I ask caus I want to know how good Truenas can handle huge deletes over time and if there are any sideeffects in doing so
 
Joined
Oct 22, 2019
Messages
3,641
If you don't have any data that you need saved, and you're 100% certain you can safely destroy everything, why not just destroy the datasets? Why go through the hassle (and risk) of using rm -r? What if your finger slips and you start removing system files?

Just delete the datasets. It's instantaneous.
 

mangoon

Dabbler
Joined
Dec 18, 2022
Messages
13
Alright, the question, what I WILL do with the pool afterwards answered itself... Had to destroy the RAIDZ1 Pool and create a striped one... Backup was a little too big... But anyways, its a temporary one so I don't mind.

But in general, is there any impact in deleting a BIG chunk of data? Lets say as you said delete the dataset, that holds all the data? Or rm-r everything (or a big amount)? Will it be as fast as a newly generated pool? And I read about ZFS "repeating" every transaction for a resilver. Does that mean for every file thats still there?

And I get what you want to say about rm -r but you have to always be careful what you do as root :-D
 
Joined
Oct 22, 2019
Messages
3,641
But in general, is there any impact in deleting a BIG chunk of data? Lets say as you said delete the dataset, that holds all the data?
There's no "impact". The actual bits and bytes aren't "securely wiped" nor overwritten. Upon destroying a dataset (and thus all its snapshots with it), the space is usable once again.

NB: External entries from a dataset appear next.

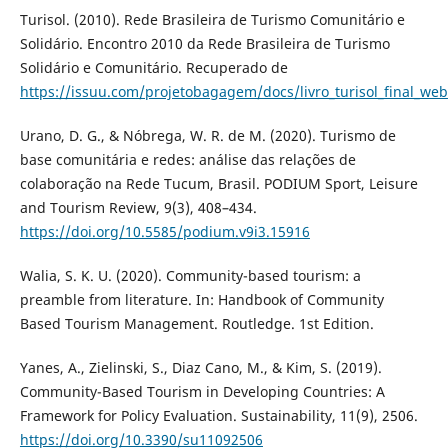
Turisol. (2010). Rede Brasileira de Turismo Comunitário e
Solidário. Encontro 2010 da Rede Brasileira de Turismo
Solidário e Comunitário. Recuperado de
https://issuu.com/projetobagagem/docs/livro_turisol_final_web
Urano, D. G., & Nóbrega, W. R. de M. (2020). Turismo de
base comunitária e redes: análise das relações de
colaboração na Rede Tucum, Brasil. PODIUM Sport, Leisure
and Tourism Review, 9(3), 408–434.
https://doi.org/10.5585/podium.v9i3.15916
Walia, S. K. U. (2020). Community-based tourism: a
preamble from literature. In: Handbook of Community
Based Tourism Management. Routledge. 1st Edition.
Yanes, A., Zielinski, S., Diaz Cano, M., & Kim, S. (2019).
Community-Based Tourism in Developing Countries: A
Framework for Policy Evaluation. Sustainability, 11(9), 2506.
https://doi.org/10.3390/su11092506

And I read about ZFS "repeating" every transaction for a resilver. Does that mean for every file thats still there?
I'm not sure what that means? Resilvering doesn't "rewind the tape to play back every single action you've done, such as reads, writes, deletes, and modifications." Resilvering simply "fills in" the fresh replacement disk so that the vdev is once again "complete" and "healthy". Whatever exists, exists. Whatever does not, does not. There is no "replaying all of your transactions."

To resilver a replacement drive for a mirror vdev is quite fast. There is no parity involved. Just a straight mirror of the other drive(s) in the vdev. For parity vdevs, the process will take longer.